The survey fills a glaring gap in official data around the racial makeup of companies receiving VC-backed investment. Earlier this week, dot.LA reported that VC investment in all-female founded companies in L.A. dropped 70% in the third quarter compared to last year, while all male founded companies saw a 385% bump, according to an analysis of PitchBook data. But PitchBook does not track data around race.

Of the total capital invested nationally, about 5.5% went to 429 founders and 187 startups in Southern California.

The report found 84% of capital in the U.S. went to male founders. But in L.A., female founders fared better. The percentage of all-female teams that received funding is almost twice as high as it is nationally. Female and mixed-gender teams were likely to receive larger seed and Series A checks than the national average, and mixed-gender teams tended to raise more money than single-gender teams.

Women who received capital were more likely to have an Ivy League education than men — 20% versus 12.75%. And everyone was more likely to be white. Of the 429 L.A. founders, only two were LatinX and nine Black.

"To be honest with you, I'm not surprised, and I'd be surprised if anyone was surprised by the data," said Eyana Carballo, manager of global commercial strategy & IP at BCG Digital Ventures, the corporate venture arm of Boston Consulting Group.
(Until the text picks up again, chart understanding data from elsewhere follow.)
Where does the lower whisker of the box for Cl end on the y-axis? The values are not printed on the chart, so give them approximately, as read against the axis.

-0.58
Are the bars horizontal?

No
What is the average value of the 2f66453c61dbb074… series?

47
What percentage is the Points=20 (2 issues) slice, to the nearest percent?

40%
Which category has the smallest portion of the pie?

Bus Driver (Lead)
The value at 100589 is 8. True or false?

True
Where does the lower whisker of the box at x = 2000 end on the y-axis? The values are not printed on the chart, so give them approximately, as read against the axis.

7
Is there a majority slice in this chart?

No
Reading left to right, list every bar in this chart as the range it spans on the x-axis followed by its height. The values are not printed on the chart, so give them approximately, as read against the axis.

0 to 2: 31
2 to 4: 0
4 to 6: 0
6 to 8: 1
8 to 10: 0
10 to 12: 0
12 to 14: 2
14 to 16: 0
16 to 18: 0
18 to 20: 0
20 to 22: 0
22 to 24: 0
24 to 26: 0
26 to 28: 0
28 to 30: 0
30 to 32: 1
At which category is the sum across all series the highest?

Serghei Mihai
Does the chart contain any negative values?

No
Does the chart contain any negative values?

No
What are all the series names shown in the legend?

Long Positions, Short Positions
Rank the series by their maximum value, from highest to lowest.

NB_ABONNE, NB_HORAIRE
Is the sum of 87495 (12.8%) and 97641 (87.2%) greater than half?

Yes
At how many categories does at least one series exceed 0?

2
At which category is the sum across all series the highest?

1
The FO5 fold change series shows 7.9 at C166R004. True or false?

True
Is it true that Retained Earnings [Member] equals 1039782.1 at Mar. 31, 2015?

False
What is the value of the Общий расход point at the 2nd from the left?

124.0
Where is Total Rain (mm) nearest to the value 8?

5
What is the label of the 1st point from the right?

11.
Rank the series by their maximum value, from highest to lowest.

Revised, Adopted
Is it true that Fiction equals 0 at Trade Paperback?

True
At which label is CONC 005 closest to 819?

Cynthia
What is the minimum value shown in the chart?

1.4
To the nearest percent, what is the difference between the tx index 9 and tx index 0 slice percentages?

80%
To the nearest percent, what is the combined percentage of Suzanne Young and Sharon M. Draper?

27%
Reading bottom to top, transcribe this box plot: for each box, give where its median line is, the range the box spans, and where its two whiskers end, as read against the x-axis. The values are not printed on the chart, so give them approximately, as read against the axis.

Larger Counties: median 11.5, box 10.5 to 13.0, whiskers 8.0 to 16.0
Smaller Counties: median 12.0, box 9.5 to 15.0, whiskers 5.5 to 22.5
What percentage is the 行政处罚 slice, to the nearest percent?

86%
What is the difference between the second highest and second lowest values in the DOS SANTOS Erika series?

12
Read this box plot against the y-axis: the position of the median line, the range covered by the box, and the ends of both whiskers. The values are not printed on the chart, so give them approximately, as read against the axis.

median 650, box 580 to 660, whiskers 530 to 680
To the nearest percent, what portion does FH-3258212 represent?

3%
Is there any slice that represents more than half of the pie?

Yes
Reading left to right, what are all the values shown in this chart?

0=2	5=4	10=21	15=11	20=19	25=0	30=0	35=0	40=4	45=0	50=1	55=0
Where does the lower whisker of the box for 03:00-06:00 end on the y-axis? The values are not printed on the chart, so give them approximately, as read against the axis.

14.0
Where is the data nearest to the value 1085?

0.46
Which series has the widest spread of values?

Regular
"'I've seen VCs really increased portfolio diversity by investing in gender and gender equity, from board and founder representation to, honestly, target-setting: percentages of funding reserved for women-led startups," she said. "But diversity isn't a side hustle, nor is how we attack it. We tend to attack it like in a singular monolithic way. I would love to see firms and stand up to solve more structural and institutional diversity by weaving more equitable solutions into every business outcome."

Anthony Zhang, co-founder and CEO of Vinovest said that "it takes years for an ecosystem to change at the Series A or later stage." He added: "It doesn't seem like those founders that maybe have started their company a little bit earlier, have seen that support."

Other issues that crop up among racially diverse founders is the inability to access the same "friends and family" capital and networks many white founders start off with. On the flip side, "disenfranchised communities of color" are often left on the sidelines in terms of getting opportunities to write checks to create generational wealth, Carballo said.

Quintard acknowledged that "Asia is a massive, massive place" and that the data should include a better breakdown of data that differentiates between Asian Americans from different geographic areas.